Ah yes, credit risk. Surely we’re appalled by the strongarm tactics that many of these firmsuse to, um,. encourage reluctant repayers? Well, yes, of course, no question, utterly disgraceful and repugnant. But our outrage may well be out of line with the feelings of punctual repayers. If more defaults meant even higher rates, the majority would surely support a higher, not lower, level of encouragement for the minority.
The thing is, it seems to me that being against payday lenders reflects a total failure to recognise how very poor people live. If a payday loan is the only way to feed the family for the next 48 hours, or the only way to pay for your travel to work until Friday, or the only way to keep the electricity on during the current cold snap, then pious hand-wringing doesn’t do much good for the borrower. I suppose it might be nice if the lenders dropped their APRs by a thousand per cent or so, but would borrowing £50 today and paying back £54 instead of £55 tomorrow really be all that different? And if the rate cut meant tougher credit checks, more rejections, slower approvals and fiercer pursuit of defaulters, are we really sure that would represent a net gain for the market these lenders serve?

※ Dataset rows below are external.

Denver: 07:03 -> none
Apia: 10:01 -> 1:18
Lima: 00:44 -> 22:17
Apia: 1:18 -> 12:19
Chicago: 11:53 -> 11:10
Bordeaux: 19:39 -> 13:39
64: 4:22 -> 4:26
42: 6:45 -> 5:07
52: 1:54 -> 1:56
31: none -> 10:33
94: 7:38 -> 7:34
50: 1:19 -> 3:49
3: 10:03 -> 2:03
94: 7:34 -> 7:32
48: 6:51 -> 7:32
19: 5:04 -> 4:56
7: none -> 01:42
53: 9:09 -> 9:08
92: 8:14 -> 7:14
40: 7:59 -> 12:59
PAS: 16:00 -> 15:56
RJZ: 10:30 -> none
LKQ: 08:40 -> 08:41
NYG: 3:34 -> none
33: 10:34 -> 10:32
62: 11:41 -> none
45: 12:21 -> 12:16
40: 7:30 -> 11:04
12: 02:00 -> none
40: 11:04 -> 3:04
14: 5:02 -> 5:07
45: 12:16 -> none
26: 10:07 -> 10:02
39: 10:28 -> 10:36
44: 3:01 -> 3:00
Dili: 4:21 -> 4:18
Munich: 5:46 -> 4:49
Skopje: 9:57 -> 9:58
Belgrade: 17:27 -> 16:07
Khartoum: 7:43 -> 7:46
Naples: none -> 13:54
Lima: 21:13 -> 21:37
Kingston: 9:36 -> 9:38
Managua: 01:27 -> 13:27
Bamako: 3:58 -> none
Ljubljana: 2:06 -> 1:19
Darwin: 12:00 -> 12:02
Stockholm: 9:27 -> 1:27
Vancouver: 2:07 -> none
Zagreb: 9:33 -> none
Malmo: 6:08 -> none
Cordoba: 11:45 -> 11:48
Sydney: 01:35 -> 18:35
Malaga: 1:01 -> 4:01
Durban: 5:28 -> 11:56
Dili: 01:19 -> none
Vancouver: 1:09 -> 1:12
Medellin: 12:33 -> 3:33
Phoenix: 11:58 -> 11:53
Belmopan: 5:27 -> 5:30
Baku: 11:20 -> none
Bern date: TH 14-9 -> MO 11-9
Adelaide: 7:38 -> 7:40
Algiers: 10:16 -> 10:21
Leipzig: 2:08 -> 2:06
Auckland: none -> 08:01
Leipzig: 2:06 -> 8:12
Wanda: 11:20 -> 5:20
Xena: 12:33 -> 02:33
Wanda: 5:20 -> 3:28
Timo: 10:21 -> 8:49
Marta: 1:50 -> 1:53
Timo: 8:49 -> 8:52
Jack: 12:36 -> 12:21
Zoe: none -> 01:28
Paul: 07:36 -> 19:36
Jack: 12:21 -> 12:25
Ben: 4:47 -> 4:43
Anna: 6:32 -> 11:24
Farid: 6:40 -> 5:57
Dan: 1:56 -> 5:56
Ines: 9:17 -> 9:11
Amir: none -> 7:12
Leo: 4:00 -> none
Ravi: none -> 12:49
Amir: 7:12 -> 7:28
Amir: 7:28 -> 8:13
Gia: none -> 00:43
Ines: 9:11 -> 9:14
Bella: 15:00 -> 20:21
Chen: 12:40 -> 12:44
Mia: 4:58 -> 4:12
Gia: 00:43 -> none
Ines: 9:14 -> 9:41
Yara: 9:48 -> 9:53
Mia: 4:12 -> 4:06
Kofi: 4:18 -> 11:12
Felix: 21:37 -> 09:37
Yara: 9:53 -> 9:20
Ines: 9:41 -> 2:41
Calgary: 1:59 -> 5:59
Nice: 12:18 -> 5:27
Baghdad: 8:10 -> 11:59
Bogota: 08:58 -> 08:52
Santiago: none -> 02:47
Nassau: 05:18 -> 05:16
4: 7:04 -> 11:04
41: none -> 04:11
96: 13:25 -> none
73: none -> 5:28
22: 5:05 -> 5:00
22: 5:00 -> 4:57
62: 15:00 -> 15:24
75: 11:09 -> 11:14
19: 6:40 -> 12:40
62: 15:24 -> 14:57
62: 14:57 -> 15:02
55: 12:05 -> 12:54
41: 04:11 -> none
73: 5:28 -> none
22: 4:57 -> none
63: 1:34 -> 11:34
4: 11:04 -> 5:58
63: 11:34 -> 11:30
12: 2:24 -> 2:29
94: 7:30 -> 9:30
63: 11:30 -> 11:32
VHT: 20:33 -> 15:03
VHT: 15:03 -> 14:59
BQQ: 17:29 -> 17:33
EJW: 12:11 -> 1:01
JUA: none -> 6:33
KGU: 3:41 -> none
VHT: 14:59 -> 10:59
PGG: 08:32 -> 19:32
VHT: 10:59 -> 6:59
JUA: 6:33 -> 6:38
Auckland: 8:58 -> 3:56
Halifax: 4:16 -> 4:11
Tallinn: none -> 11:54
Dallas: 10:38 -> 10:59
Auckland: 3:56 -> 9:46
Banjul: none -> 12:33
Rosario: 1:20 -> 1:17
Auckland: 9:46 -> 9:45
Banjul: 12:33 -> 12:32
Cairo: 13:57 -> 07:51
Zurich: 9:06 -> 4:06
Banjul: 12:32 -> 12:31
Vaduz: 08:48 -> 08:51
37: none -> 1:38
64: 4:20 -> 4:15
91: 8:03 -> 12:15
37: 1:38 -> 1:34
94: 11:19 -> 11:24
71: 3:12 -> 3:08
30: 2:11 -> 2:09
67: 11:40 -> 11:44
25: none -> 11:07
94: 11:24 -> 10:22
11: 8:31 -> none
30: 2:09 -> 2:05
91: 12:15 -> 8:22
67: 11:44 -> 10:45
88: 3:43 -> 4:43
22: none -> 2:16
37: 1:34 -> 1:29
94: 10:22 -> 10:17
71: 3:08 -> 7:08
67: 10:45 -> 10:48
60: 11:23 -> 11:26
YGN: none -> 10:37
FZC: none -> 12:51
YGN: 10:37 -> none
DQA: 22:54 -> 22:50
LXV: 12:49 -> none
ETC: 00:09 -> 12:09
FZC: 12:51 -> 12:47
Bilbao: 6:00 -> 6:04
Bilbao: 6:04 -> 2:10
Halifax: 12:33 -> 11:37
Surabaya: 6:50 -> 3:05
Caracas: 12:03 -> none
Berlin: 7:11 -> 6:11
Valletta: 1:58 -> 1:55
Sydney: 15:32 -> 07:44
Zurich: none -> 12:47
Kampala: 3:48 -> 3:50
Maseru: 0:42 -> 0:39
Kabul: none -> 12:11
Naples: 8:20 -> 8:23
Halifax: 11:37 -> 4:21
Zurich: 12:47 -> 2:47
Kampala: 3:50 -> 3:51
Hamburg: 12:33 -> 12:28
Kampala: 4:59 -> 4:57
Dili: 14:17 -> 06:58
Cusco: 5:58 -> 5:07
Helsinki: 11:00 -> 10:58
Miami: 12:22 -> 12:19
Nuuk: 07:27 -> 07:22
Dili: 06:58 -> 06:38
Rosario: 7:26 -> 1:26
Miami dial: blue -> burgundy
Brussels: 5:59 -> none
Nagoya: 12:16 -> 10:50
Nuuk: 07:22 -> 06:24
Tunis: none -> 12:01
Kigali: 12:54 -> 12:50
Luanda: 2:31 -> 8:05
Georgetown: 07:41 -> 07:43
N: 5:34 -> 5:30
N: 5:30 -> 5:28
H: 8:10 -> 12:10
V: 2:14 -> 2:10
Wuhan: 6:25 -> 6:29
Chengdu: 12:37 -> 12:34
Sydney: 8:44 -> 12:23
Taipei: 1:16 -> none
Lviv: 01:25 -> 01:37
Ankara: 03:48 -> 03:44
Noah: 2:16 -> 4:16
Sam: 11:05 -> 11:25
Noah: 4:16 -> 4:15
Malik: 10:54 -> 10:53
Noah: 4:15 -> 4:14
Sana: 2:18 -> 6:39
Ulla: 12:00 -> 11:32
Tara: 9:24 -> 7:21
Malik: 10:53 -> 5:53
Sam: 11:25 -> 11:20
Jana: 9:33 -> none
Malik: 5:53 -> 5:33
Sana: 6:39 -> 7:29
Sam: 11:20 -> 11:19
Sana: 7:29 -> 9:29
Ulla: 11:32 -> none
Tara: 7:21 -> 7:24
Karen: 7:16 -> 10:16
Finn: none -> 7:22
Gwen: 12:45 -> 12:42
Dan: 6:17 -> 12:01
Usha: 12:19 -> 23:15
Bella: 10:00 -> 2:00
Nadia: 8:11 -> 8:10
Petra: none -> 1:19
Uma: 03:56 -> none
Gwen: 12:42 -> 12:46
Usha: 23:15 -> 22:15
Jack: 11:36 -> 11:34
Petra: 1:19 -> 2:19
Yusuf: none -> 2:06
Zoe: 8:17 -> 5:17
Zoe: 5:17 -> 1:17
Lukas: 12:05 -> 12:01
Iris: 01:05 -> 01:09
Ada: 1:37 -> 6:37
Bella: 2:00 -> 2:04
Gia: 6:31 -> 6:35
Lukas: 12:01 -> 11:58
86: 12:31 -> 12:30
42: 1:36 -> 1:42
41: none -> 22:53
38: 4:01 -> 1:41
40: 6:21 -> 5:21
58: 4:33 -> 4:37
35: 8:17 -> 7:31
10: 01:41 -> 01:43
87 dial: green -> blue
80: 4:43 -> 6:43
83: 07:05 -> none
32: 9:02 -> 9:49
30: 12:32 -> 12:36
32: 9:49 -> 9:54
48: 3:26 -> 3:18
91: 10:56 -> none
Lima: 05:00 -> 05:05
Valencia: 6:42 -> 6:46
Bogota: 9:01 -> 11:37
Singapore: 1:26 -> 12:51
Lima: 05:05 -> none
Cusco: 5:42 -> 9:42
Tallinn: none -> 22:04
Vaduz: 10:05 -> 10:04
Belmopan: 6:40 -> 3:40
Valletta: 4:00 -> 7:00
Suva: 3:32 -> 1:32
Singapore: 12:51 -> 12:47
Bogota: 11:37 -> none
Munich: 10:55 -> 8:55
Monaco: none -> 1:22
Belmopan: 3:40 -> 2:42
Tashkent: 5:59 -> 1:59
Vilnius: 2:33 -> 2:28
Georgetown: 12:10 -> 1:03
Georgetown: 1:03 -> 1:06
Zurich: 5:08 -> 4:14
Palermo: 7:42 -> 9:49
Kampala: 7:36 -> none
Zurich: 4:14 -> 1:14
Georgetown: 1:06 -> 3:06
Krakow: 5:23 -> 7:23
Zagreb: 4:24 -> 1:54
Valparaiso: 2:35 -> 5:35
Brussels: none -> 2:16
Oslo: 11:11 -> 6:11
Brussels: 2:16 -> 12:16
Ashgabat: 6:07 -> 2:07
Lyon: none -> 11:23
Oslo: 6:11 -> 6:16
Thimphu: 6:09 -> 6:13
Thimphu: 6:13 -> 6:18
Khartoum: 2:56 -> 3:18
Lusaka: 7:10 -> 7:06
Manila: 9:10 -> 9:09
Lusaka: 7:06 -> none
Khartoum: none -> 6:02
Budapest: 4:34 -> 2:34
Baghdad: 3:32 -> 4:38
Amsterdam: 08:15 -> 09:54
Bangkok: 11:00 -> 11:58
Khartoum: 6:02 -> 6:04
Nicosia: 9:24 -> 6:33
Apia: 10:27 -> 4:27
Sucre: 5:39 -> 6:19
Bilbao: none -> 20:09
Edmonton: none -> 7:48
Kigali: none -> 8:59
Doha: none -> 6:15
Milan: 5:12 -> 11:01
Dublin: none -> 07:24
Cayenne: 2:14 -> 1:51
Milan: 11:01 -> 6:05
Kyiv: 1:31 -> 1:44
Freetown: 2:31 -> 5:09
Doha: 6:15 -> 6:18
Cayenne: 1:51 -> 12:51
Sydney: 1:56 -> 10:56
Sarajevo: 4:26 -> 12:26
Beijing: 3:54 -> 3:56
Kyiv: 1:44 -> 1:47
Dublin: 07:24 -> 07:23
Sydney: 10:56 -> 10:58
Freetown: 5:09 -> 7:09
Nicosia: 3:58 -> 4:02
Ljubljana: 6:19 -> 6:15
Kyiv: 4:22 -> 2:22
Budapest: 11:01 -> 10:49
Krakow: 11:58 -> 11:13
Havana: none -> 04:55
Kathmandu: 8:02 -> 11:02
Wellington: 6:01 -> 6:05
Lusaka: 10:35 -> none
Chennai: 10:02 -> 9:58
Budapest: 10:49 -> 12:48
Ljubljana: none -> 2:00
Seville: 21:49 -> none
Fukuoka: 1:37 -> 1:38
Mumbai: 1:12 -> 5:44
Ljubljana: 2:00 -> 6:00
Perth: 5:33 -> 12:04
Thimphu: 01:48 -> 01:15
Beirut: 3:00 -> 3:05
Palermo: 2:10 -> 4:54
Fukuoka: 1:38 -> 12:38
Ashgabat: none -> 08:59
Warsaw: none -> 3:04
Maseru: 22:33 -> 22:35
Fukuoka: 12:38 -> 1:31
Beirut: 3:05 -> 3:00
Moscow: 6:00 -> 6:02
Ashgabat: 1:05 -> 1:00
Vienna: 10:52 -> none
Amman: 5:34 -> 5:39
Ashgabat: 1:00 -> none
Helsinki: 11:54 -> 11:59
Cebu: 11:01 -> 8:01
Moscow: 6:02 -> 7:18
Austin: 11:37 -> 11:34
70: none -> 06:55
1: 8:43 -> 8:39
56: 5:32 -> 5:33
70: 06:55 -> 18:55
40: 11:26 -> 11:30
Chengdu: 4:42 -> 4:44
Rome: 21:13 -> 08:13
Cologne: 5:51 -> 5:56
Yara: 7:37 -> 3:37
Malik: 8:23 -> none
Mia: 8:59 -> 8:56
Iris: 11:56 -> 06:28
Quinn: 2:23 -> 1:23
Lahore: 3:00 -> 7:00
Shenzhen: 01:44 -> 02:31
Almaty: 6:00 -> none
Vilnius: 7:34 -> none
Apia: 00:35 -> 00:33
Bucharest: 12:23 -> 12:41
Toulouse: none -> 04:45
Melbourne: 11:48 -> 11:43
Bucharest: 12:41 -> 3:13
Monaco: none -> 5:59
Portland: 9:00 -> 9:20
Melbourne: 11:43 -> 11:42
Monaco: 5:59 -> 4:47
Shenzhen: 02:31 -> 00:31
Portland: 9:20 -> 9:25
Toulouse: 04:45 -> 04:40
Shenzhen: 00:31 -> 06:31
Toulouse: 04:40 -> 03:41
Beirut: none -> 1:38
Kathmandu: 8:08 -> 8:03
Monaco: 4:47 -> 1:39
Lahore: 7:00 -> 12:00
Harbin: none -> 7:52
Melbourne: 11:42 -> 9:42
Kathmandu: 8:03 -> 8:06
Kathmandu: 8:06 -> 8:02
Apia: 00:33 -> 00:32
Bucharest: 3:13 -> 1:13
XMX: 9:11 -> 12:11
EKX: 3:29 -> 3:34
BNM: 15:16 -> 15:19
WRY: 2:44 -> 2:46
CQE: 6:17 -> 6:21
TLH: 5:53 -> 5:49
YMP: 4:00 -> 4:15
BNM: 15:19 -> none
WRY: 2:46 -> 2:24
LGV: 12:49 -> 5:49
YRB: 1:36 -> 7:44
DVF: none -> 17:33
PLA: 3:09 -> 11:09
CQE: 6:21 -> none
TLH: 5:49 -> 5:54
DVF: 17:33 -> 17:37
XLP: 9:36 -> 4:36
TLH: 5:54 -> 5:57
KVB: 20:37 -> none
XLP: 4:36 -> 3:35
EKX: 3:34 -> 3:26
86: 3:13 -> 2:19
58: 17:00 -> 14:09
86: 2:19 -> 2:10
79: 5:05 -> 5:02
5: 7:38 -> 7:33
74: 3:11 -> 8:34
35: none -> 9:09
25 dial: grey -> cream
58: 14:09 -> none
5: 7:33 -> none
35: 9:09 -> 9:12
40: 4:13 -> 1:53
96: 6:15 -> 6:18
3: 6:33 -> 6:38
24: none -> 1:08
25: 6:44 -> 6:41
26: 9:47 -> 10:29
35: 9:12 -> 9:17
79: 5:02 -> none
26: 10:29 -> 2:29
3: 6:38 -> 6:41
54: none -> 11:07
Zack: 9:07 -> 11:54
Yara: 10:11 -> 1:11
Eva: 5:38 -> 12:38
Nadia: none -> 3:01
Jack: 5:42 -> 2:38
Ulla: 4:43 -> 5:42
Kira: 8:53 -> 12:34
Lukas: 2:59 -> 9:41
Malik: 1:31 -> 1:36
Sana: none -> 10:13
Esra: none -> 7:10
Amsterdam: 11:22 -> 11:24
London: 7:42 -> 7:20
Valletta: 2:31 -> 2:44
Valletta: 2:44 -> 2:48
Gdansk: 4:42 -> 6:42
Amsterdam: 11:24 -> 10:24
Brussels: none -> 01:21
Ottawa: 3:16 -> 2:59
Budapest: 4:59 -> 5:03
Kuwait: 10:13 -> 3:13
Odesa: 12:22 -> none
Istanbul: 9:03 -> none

I need to interrupt this somewhat unexpected defence of payday lending to emphasise that payday lending, like any other financial product or service and indeed any other non-financial product or service, would indeed be impossible to defend if the providers were exploiting their customers to make obscenely high profits. As far as I can see, looking quickly at a few of the bigger players, that doesn’t seem to be the case – in fact, at least one seems to be on the brink of insolvency. Payday lending isn’t remotely in the same class as PPI, for example, when it comes to preposterous profitability.
In short, I think being against payday lending is being against being poor. Today, this Thursday, if you announced that you were going to abolish the whole universe of payday lending at lunchtime, there are tens of thousands of people with empty fridges and credit-less Oyster cards who’d be panic-stricken at the news.
And a certain fifteen-year-old Ford Fiesta that wouldn’t be in its usual spot outside Brecknock Primary this afternoon.